Un experto en seguridad naval desestimó errores de procedimiento

El capitán de ultramar de la Marina Mercante, Marcelo Covelli, otro de los testigos citados esta semana por el Juzgado Federal en el marco de la causa por la que se investiga la desaparición del submarino ARA San Juan, consideró que los tripulantes encargados de manipular la válvula ECO 19 que forma parte del sistema de ventilación no cometieron ningún error de procedimiento.

Caleta Olivia (agencia)

De esta manera, el experto en Seguridad, Búsqueda y Rescate Naval, contradice el contenido del supuesto borrador que habrían elaborado los integrantes de la comisión investigadora de la Armada (Kenny, Trama y Bergallo), por el cual se responsabilizaría a los submarinistas de cometer errores en la manipulación de esa válvula.

Por otro lado, de acuerdo a las fuentes consultadas por El Patagónico, Covelli, quien también es asesor de la Comisión Bicameral del Congreso y profesor de una de las escuelas de formación del personal superior de la Armada, habría declarado ante la jueza Marta Yáñez que no hay pruebas firmes de que el submarino desaparecido haya implosionado.

Para fundamentar ello, planteó dudas en el análisis del evento hidroacústico que supuestamente detectaran en altamar el mismo día que desapareció el sumergible, los hidrófonos de un organismo internacional que por sus siglas en ingles se conoce como CTBTO, compatibilizándolo con una prueba que posteriormente llevó a cabo la Armada Argentina.

INFRUCTUOSA BUSQUEDA

A menos de una semana de que se cumpla un año de la desaparición de navío con sus 44 tripulantes, su búsqueda frente a las costas del Golfo San Jorge por parte del buque de Ocean Infinity sigue siendo infructuosa y ya se han explorado 16 áreas en torno al sitio del supuesto evento hidroacústico.

Por otra parte, ayer se realizó un acto recordatorio en Ushuaia, su último puerto de partida, con la presencia de varios familiares de los tripulantes y el próximo jueves tendrá lugar otro homenaje en la Base Naval Mar del Plata.
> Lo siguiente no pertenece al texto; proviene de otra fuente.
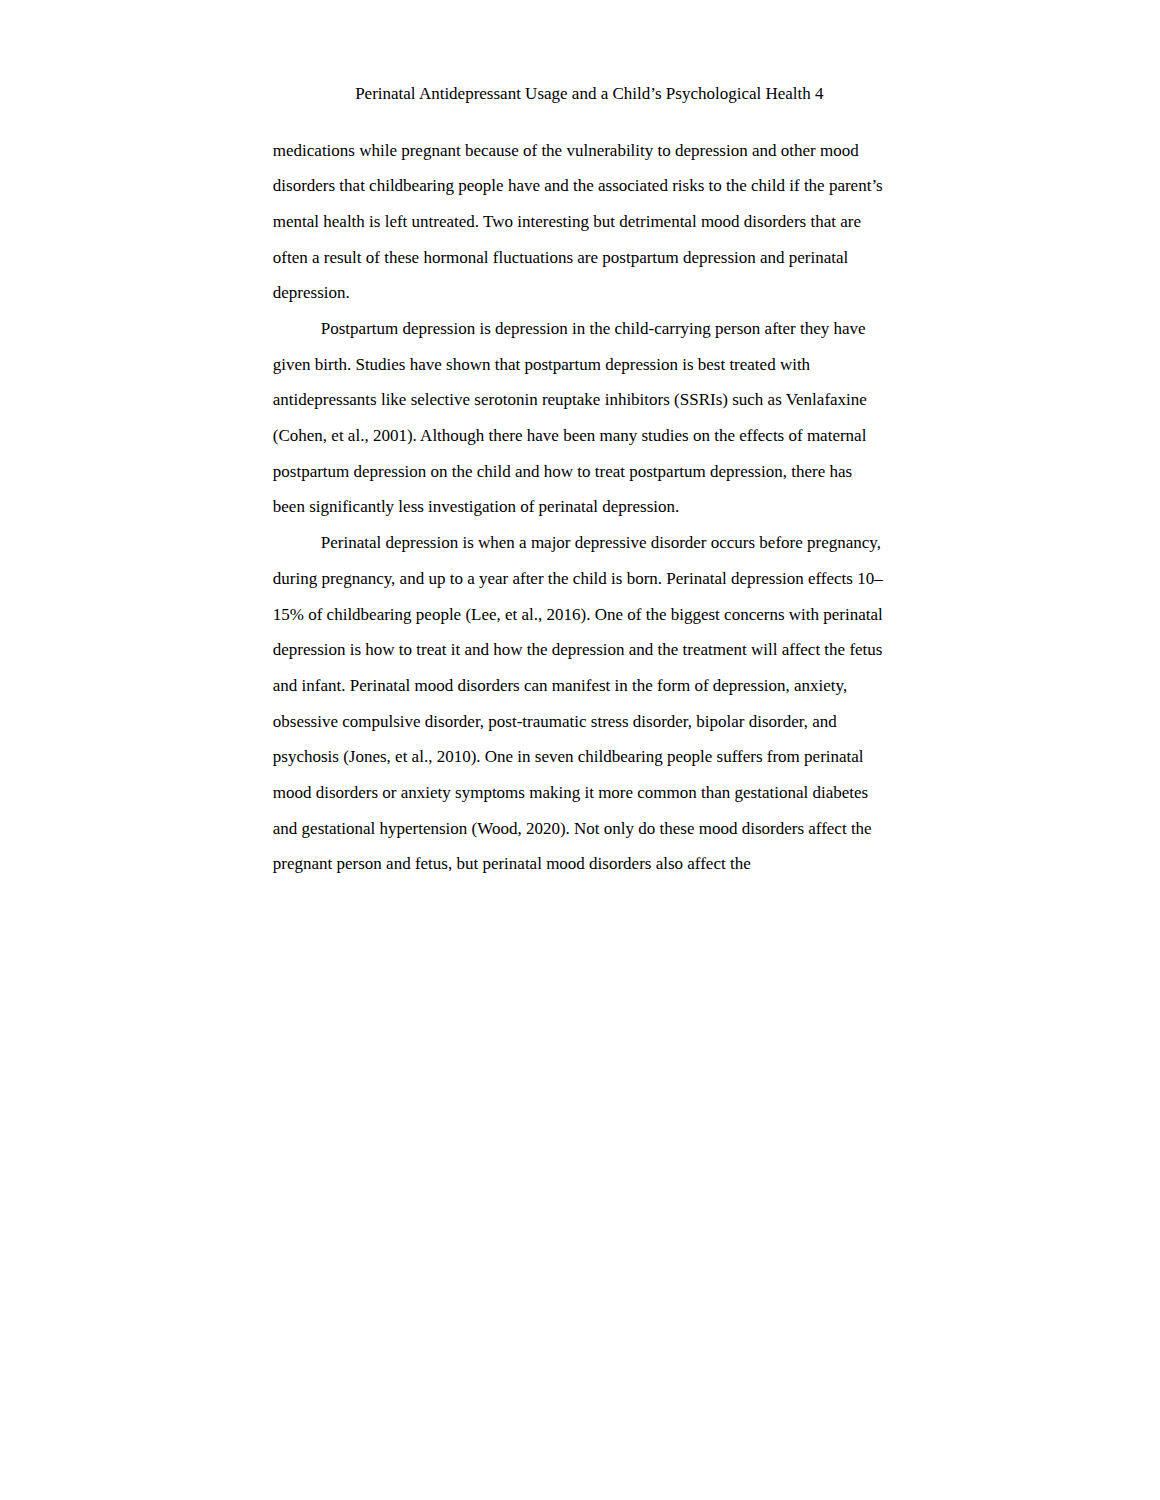Perinatal Antidepressant Usage and a Child’s Psychological Health 4
medications while pregnant because of the vulnerability to depression and other mood disorders that childbearing people have and the associated risks to the child if the parent’s mental health is left untreated. Two interesting but detrimental mood disorders that are often a result of these hormonal fluctuations are postpartum depression and perinatal depression.
Postpartum depression is depression in the child-carrying person after they have given birth. Studies have shown that postpartum depression is best treated with antidepressants like selective serotonin reuptake inhibitors (SSRIs) such as Venlafaxine (Cohen, et al., 2001). Although there have been many studies on the effects of maternal postpartum depression on the child and how to treat postpartum depression, there has been significantly less investigation of perinatal depression.
Perinatal depression is when a major depressive disorder occurs before pregnancy, during pregnancy, and up to a year after the child is born. Perinatal depression effects 10–15% of childbearing people (Lee, et al., 2016). One of the biggest concerns with perinatal depression is how to treat it and how the depression and the treatment will affect the fetus and infant. Perinatal mood disorders can manifest in the form of depression, anxiety, obsessive compulsive disorder, post-traumatic stress disorder, bipolar disorder, and psychosis (Jones, et al., 2010). One in seven childbearing people suffers from perinatal mood disorders or anxiety symptoms making it more common than gestational diabetes and gestational hypertension (Wood, 2020). Not only do these mood disorders affect the pregnant person and fetus, but perinatal mood disorders also affect the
En tanto, se van conociendo nuevos detalles acerca de reparaciones que no se hicieron al submarino S-42 y de la falta de elementos vitales. Así, por ejemplo, trascendió que solo tenía dos balsas con capacidad para 20 personas cada una (cuando partió de Mar del Plata hacia Ushuaia llevaba 46 tripulantes) y que además no contaba con bengalas que pudieran lanzarse desde las profundidades.

Y lo que es peor: se dice en ámbitos navales que el comandante Pedro Fernández (desaparecido) había requerido insistentemente en varias oportunidades que se cambiaran pastillas de carbón que se utilizan para purificación del aire, pero los mandos superiores desoyeron ese delicado requerimiento.